Everyone else: If you don’t have the time or experience to comment on the specific metrics, then go to the second page of the survey, and tell your stories about ER boarding. Thousands of responses from all of you will show CMS this is a giant problem that needs to be fixed.
Bottom line
Emergency rooms are the only place in the U.S. healthcare system that will never turn a patient away. And we don’t want them to. But a backlogged ER is the canary in the coal mine—our inadequate healthcare infrastructure showing its massive cracks. It is unsafe, and we must fix this.
Love, KP and YLE
Kristen Panthagani, MD, PhD is an emergency medicine physician at Yale. In her free time, she is the creator of the medical blog You Can Know Things. You can subscribe to her newsletter here.

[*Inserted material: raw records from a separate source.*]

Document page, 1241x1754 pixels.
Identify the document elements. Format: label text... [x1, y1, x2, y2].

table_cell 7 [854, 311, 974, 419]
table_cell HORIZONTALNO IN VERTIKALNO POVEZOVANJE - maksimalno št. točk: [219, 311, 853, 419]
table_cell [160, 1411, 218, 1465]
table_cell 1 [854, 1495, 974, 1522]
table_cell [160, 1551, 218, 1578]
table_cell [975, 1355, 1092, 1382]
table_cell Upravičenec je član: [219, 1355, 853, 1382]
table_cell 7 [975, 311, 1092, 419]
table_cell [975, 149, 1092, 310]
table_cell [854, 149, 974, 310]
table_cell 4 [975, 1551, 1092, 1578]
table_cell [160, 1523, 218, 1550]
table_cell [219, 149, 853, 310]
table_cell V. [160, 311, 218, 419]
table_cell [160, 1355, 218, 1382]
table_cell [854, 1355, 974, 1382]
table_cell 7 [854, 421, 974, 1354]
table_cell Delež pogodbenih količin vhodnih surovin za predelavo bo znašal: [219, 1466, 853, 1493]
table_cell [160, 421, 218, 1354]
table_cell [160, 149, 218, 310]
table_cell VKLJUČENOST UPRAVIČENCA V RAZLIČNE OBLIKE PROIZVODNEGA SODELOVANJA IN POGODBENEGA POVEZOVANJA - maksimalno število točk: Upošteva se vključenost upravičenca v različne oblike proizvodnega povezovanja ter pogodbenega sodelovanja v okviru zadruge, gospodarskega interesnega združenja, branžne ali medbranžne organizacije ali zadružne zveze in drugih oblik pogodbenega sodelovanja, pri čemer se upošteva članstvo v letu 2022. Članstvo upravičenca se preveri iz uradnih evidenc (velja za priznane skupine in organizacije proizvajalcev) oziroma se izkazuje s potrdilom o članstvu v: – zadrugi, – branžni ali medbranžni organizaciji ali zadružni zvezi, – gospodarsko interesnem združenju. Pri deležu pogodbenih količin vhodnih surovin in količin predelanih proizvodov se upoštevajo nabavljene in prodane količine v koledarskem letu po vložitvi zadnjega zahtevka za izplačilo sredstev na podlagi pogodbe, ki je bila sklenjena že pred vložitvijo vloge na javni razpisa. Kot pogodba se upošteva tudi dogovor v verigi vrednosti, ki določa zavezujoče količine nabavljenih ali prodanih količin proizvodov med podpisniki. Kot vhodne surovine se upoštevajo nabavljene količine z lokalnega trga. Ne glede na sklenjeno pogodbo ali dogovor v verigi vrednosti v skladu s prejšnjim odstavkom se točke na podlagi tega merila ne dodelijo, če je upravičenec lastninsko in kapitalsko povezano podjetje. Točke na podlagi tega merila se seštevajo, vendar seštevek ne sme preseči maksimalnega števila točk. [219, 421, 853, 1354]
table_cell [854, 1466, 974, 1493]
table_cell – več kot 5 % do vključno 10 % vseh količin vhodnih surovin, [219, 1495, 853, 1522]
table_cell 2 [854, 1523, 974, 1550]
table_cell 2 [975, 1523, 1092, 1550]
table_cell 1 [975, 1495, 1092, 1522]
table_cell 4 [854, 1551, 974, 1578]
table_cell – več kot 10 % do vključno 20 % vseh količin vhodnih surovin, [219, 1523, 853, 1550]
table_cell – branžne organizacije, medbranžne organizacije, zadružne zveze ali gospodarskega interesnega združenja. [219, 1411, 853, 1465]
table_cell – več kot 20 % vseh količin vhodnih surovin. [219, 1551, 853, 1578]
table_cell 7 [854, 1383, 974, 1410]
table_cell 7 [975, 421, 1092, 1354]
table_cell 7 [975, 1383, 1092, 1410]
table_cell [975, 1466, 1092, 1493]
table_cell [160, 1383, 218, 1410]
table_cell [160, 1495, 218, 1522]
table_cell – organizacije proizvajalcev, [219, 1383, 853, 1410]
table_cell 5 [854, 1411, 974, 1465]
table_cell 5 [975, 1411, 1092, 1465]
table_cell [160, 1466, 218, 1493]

“Your Local Epidemiologist (YLE)” is written by Dr. Katelyn Jetelina, M.P.H. Ph.D.—an epidemiologist, wife, and mom of two little girls. During the day, she is a senior scientific consultant to several organizations, including CDC. At night, she writes this newsletter. Her main goal is to “translate” the ever-evolving public health world so that people will be well-equipped to make evidence-based decisions. This newsletter is free, thanks to the generous support of fellow YLE community members. To support this effort, subscribe below:
Your excellent exposé about acutely overcrowded emergency rooms leaves out another, significant, contributing etiology: a chronic, severe shortage of psychiatric hospital beds and other, less-intensive mental health treatment resources that could and ought to accept and treat patients. Psychiatric treatment has long been woefully underfunded: non-government hospitals lose money on psychiatric inpatient care, and tight government budgets (coinciding with an unwillingness to increase revenues) translate into insufficient state (or other) government-run hospitals. In Vermont, my home state, hospitals are small; yet at any time, up to a dozen psychiatric patients end up being boarded in ERs for up to weeks at a time. Over the years, community hospital ERs have created quasi-psych units for these patients, but these rely on ER staffs, with occasional psych consultations, to provide oversight for these patients. Until third party payers, governments, and society at large appreciate that dollars up front for psychiatric care translate into substantial financial savings (not to mentioned improved psychiatric and general medical well-being), this problem is only going to get worse.
As a retired physician I am very familiar with the problems you cite. There is one simple fix that would make an immediate difference: moving to fully staffed 7 days a week hospital and outpatient services. It makes no sense that expensive hospital facilities like OR’s, cath labs, and endoscopy suites sit idle on weekends while patients are parked in scarce hospital beds awaiting their procedures. It is equally absurd that large primary care and multispecialty practices limit weekend outpatient services, forcing patients into urgent care centers and ER’s. The logistic challenges and costs are real but not insurmountable, and the resulting efficiencies will translate into lower expenses, higher profits, better outcomes and greater patient satisfaction. Walmart manages to keep its stores fully open all year round. Why can’t Humana, Sentara, HCA, Kaiser-Permanente and the VA do the same?